In 1960 Coltrane struck out on his own and explored different styles of playing. In his 1959 Giant Steps album he showed his ability to develop an older style while moving into a newer one. He developed his hard-bop soloing on some cuts while moving into polytonality and modal areas on others. His album My Favorite Things (1960) marked the return of the soprano saxophone to jazz. Although many, notably Johnny Hodges, had used it over the years since Sidney Bechet had mastered it, no other major jazz exponent had really turned it into a popular jazz instrument on a regular basis. Trane openly acknowledged Bechet's influence on his soprano work. The instrument, he said, allowed him to play in the higher registers in which he heard music in his head. It also made his modal playing accessible to a larger audience. My Favorite Things made the top 40 charts and began Coltrane's career as a show business figure, commanding healthy fees and continuing to release soprano hits such as "Greensleeves."

Meanwhile he grew interested in Ornette Coleman's Free Jazz movement and released "The Invisible" with Don Cherry and Billy Higgins and "India" in 1961. This movement into free jazz, predictably, did not entail an abandonment of earlier styles. A Love Supreme (1964) is a modal album and sold 250,000 copies. Such sales resulted from the popular upsurge of interest in Eastern religions and mysticism during the 1960s, and the album was bought by many who had no idea of jazz but were attracted by the music's connections with mysticism. Even in the midst of his freest experiments, "Ascension" and "Expressions," when he recorded with Freddie Hubbard, Archie Shepp, Eric Dolphy, Pharoah Sanders, and Rashid Ali, Coltrane never totally abandoned his love of harmony and melody. He once performed with Thelonious Monk near the end of his life. When it was over, Monk asked Trane when he was going to come back to playing real music such as he had performed that day. Reputedly, Trane responded that he had gone about as far as he could with experimental music and missed harmonic jazz. He promised Monk that he would return to the mainstream.

Whether he was comforting an old friend or speaking his heart, nobody knows, but Expressions (1967) was his last recording and included elements from all his periods. Coltrane died at the top of his form when he passed away in 1967 at the age of 40. Though doctors said he died of liver cancer, his friends claimed that he had simply worn himself out. His creative flow had not dried up and it is reasonable to assume that, had he lived, he would have continued to explore new styles and techniques. As it was, he left a body of music that defined and shaped the shifting jazz styles of the period, as well as a reputation for difficult music and a dissipated lifestyle that con-firmed the non-jazz lover's worst—and inaccurate—fears about the music and its decadent influence on American culture.

—Frank A. Salamone

Further Reading:

Cole, Bill.
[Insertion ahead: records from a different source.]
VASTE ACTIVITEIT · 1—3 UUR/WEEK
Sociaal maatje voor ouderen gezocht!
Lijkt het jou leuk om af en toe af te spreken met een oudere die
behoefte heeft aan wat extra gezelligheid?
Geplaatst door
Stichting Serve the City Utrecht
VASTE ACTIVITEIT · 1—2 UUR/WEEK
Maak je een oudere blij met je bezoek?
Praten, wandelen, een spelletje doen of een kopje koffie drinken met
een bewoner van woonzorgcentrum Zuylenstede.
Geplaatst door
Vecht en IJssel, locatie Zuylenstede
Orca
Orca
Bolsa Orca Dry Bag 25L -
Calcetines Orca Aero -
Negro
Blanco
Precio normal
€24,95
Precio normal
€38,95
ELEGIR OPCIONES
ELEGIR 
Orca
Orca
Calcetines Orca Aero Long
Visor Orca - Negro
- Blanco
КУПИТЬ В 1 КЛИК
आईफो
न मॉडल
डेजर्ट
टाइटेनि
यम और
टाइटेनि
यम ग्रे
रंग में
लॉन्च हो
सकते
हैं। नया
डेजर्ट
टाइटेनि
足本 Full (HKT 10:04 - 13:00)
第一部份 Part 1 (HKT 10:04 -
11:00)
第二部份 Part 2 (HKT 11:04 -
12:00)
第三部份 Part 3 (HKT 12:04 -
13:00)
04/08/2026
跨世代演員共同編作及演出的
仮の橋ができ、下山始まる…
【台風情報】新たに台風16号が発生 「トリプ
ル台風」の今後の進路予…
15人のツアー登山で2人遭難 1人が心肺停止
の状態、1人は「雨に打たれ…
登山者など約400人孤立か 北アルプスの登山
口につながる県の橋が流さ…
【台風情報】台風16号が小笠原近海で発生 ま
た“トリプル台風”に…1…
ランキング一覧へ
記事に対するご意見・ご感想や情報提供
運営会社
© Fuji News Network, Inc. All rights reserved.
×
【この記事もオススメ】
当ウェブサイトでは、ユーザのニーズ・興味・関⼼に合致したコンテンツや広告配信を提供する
John Coltrane. New York, Da Capo, 1993.

Kofsky, Frank. John Coltrane and the Jazz Revolution of the 1960s. New York, Pathfinder Press, 1998.

Nisenson, Eric. Ascension: John Coltrane and His Quest. New York, St. Martin's Press, 1993.

Porter, Lewis. John Coltrane: His Life and Music. Ann Arbor, University of Michigan Press, 1998.

Simpkins, Cuthbert Ormond. Coltrane: A Biography. New York, Black Classic Press, 1988.

Strickland, Edward. "What Coltrane Wanted." Atlantic Monthly. December 1987, 100-102.

Thomas, J. C. Chasin' the Train: The Music and Mystique of John Coltrane. New York, Da Capo Press, 1988.

Woodleck, Carl, editor. The John Coltrane Companion: Four Decades of Commentary. New York, Schrimmer Books, 1998.